◆ DOCUMENT EXCERPT ◆
A Bannockburn care home where 16 people died after a Covid outbreak has been scored ‘weak’ for care and support during the pandemic.
Fairview Care Home, located in Cowie Road, was graded low in a number of categories in a report compiled by the Care Inspectorate following a two-day unannounced inspection which was completed on July 27 this year.
In the report, the home was deemed to be weak in how it supports people’s wellbeing, its leadership and its care and support during the Covid pandemic. The facility’s setting was deemed as adequate.
In April this year, the Observer told how Fairview recorded a total of 16 fatalities as a result of coronavirus since the start of the pandemic.
The Care Inspectorate report, inspectors said: “Staff and visitor’s Covid-19 testing was taking place in line with current guidance. The service was visibly clean and tidy. The communal areas around the home were adapted to promote social distancing. We saw good supplies of the correct type of Personal Protective Equipment (PPE) and was stored correctly. Wall mounted Alcohol Based Hand Rub (ABHR) dispensers were available, however the location of some dispensers needed improved. We informed the deputy manager who quickly acted on this.

◆ EXERCISES TO COMPLETE ◆
a: In the article on the Fairview Care Home inspection, what grade did the Care Inspectorate give the facility's setting?
b: Continue the article on the Fairview Care Home inspection from the point where it stops.

◆ DATA EXTRACT ◆
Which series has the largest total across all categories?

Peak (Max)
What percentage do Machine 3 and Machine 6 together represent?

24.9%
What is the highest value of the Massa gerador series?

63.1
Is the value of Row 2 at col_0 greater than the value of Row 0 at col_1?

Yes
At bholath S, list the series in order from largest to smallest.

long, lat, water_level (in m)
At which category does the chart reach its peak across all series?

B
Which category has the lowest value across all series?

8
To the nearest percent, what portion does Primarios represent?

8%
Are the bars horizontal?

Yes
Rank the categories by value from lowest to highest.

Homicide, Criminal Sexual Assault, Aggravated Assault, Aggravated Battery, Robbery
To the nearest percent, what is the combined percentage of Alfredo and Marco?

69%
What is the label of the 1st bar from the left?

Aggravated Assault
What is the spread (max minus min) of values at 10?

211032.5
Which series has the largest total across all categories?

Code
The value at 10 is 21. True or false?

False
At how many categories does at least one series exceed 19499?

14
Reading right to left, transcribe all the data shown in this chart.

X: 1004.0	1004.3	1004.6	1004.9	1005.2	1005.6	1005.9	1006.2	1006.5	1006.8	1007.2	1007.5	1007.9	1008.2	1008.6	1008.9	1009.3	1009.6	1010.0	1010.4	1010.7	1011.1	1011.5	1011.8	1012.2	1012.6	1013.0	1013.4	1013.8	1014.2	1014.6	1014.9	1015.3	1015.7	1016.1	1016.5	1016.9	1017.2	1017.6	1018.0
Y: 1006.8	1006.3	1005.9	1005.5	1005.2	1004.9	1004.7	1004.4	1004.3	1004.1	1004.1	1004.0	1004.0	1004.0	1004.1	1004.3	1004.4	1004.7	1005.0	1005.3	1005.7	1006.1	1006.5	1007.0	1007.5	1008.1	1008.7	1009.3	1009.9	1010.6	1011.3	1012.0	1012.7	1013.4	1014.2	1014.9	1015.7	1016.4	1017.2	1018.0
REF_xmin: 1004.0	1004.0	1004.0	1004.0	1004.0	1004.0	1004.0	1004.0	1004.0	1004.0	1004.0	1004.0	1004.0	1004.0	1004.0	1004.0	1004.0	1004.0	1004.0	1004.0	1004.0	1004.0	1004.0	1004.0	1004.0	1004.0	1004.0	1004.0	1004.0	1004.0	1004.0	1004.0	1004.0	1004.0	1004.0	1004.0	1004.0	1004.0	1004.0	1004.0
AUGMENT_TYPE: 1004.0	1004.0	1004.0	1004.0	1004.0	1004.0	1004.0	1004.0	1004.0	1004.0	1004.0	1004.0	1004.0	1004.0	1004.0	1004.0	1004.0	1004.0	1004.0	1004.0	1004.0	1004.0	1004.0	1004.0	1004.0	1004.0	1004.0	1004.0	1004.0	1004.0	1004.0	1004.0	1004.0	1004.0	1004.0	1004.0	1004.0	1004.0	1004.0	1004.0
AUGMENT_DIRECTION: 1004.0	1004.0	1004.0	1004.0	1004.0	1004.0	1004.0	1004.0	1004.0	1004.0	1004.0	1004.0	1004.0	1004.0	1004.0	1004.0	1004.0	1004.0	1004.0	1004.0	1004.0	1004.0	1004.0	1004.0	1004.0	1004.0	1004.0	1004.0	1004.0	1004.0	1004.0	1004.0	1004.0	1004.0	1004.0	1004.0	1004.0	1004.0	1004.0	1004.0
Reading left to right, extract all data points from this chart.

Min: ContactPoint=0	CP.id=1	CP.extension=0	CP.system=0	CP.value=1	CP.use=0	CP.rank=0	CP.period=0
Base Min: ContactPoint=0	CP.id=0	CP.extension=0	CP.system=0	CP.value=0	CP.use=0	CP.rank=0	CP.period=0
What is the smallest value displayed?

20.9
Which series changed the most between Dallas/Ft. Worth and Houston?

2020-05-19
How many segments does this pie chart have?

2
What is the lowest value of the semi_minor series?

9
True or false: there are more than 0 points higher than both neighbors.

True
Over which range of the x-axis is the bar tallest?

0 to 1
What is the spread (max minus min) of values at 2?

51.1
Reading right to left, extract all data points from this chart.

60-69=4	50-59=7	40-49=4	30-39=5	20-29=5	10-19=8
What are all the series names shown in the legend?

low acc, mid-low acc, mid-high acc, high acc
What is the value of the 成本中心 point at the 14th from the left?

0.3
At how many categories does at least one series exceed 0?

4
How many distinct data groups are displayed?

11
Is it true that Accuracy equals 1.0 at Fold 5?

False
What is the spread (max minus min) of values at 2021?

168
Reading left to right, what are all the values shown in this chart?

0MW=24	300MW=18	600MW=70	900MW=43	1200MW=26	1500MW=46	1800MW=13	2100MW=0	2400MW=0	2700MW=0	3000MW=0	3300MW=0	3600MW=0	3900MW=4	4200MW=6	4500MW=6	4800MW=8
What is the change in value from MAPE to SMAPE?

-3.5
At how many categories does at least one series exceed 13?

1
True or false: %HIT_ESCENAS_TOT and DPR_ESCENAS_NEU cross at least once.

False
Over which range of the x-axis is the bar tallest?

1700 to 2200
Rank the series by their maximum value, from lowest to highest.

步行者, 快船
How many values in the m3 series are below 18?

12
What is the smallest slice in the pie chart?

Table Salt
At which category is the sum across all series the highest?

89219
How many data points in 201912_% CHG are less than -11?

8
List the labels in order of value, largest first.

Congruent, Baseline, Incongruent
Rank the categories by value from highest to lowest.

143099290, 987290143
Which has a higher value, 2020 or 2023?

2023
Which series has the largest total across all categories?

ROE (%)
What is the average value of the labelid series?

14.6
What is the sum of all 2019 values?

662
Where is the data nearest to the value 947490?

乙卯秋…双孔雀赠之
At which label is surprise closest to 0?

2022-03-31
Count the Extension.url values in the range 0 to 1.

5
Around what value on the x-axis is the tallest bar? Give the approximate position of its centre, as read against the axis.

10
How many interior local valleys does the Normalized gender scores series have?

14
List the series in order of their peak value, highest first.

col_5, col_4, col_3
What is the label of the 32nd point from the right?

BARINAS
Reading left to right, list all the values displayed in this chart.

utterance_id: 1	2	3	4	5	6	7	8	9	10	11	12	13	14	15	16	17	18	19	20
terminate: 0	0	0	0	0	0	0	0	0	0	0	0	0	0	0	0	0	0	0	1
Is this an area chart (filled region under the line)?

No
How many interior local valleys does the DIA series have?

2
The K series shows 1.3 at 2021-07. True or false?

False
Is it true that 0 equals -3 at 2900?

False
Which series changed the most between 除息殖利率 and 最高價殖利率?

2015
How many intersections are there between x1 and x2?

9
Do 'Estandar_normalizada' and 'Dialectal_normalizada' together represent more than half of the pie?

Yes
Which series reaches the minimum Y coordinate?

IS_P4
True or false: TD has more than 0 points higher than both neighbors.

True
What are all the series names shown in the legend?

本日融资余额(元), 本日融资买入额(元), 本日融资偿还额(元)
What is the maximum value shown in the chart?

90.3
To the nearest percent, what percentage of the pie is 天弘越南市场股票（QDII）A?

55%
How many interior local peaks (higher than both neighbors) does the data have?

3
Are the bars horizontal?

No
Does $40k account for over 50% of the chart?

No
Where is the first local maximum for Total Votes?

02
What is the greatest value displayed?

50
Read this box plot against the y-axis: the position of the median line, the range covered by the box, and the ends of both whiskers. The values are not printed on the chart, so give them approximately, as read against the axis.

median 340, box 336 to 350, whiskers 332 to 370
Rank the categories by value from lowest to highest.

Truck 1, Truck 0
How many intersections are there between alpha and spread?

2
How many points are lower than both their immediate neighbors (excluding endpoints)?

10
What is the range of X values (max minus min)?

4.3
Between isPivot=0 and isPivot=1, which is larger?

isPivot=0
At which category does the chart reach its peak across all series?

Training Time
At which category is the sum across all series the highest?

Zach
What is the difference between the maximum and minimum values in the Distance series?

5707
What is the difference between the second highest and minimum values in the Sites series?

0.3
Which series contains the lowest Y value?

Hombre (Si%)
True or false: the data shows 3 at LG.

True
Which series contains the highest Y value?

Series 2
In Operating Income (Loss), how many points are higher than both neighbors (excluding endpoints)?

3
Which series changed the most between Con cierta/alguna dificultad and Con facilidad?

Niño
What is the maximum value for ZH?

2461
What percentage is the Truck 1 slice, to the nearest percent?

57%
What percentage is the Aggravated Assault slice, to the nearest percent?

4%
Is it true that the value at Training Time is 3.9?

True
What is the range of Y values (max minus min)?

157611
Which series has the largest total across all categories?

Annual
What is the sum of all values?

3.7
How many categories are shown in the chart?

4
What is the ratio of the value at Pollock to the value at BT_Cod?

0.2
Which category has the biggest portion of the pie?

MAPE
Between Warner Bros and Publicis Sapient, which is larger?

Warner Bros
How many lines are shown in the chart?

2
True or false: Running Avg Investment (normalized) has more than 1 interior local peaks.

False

◆ ANSWERS PER TASK ◆
a: Adequate.

b:
“We spoke with staff who were aware of current guidelines and we observed some good examples of practice. Managers reported an increase in domestic hours and new staff were appointed. However we observed that no domestic staff were on site after 2pm, which meant that care staff had to carry out cleaning duties. This meant care staff had less time to spend with people.
“Staff looked very busy at times. Many people we spoke with told us ‘staff are very busy’ and ‘when I press this buzzer I could be waiting a while’.
“The service relied heavily on agency staff due to the level of nursing and care vacancies. Staff told us that the 12 hour shift rota had changed from 8am-8pm to 7am-7pm, which meant that there were not enough staff in the early evening to support people’s care needs. We spoke with the management team who agreed with our findings and will address the shift pattern.”
Inspectors also reported that a high number of residents had suffered falls at the home, many of which were unwitnessed, and said that they concluded that staffing arrangements did ‘not always fully meet the needs of people receiving care in the service’ and added that the provider, HC One, must ensure there are sufficient staff to be certain of the best care outcomes for people.
The home was also ranked as weak in how well it supports people’s wellbeing. Inspectors added: “Staff knew people well and worked hard to try and meet their care needs. We found that there were very limited opportunities for meaningful engagement with people and how people spent their day in a meaningful manner. Staff that we spoke with indicated their days were very busy undertaking practical tasks leaving little or no time to spend with residents.”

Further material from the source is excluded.